In Australia this was the situation until recently. However, a broader public health approach to the discipline is gaining traction. At its 2006 annual meeting in Hobart, the Australian Public Health Nutrition Academic Collaboration explored how the New Nutrition Science project(Reference Leitzmann and Cannon2) might present an opportunity to undertake a ‘root and branch’ reform of public health nutrition’s framing and practice.
The Collaboration invited Geoffrey Cannon, Tony McMichael (Intergovernmental Panel on Climate Change) and Boyd Swinburn (WHO Collaborating Centre on Obesity Prevention) to discuss how environmental and social dimensions could be integrated with the biological dimension in policy and practice.
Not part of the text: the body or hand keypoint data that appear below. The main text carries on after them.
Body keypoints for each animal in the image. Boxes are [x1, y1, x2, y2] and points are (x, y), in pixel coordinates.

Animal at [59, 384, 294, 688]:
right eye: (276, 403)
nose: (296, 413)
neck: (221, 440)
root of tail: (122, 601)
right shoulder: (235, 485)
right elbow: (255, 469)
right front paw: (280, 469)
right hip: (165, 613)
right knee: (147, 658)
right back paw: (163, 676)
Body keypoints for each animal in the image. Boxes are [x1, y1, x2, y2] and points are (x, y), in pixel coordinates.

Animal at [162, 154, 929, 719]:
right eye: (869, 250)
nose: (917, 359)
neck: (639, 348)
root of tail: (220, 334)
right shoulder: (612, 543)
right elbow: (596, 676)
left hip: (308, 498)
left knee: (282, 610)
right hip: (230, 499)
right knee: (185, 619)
Emerging from the meeting was the ‘Hobart Accord’ that provided many practical recommendations. In addition, the Accord responded to Boyd Swinburn’s insistence that the economic dimension be included in the New Nutrition Science in its own right, and not be seen merely as a division of the social dimension.
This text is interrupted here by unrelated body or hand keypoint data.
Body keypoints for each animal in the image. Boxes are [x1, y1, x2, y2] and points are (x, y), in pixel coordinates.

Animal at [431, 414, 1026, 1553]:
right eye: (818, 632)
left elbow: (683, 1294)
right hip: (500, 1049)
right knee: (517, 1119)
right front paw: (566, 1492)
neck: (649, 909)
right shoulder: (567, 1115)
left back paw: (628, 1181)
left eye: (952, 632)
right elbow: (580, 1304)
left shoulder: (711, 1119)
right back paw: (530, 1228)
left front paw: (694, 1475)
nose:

A broader public health approach is now being applied in Australia to the development of an important public health nutrition policy agenda that conventionally has been framed almost exclusively within a biological dimension. In 2008 the National Health and Medical Research Council (NHMRC) of Australia commenced its latest review of the Dietary Guidelines(3). The revision process is explicitly including environmental, social and economic considerations as themes in the systematic literature reviews to be undertaken to obtain the evidence base that will inform the review.
Evidence-based practice remains a core principle in the review of the Australian dietary guidelines. However, the relevance to public health nutrition of conventional approaches to evidence-based practice, that evolved from evidence-based medicine, has been questioned(Reference Brunner, Rayner, Thorogood, Margetts, Hooper, Summerbell, Dowler, Hewitt, Robertson and Wiseman4, Reference Mann5). Further, the NHMRC is currently running a pilot of its new, additional levels of evidence and grades for recommendations for developers of guidelines(6).
The NHMRC document states that different questions can require ‘different evidence hierarchies that recognise the importance of research designs relevant to the purpose of the guideline’. In addition, one practical step being undertaken to broaden the public health approach in the dietary guidelines revision process, is that consultants are being asked to undertake a systematic review of the whole literature on food, dietary patterns and nutrition, as distinct from a conventional clinical approach that confines reviews to literature reporting abstract nutrient–health relationships.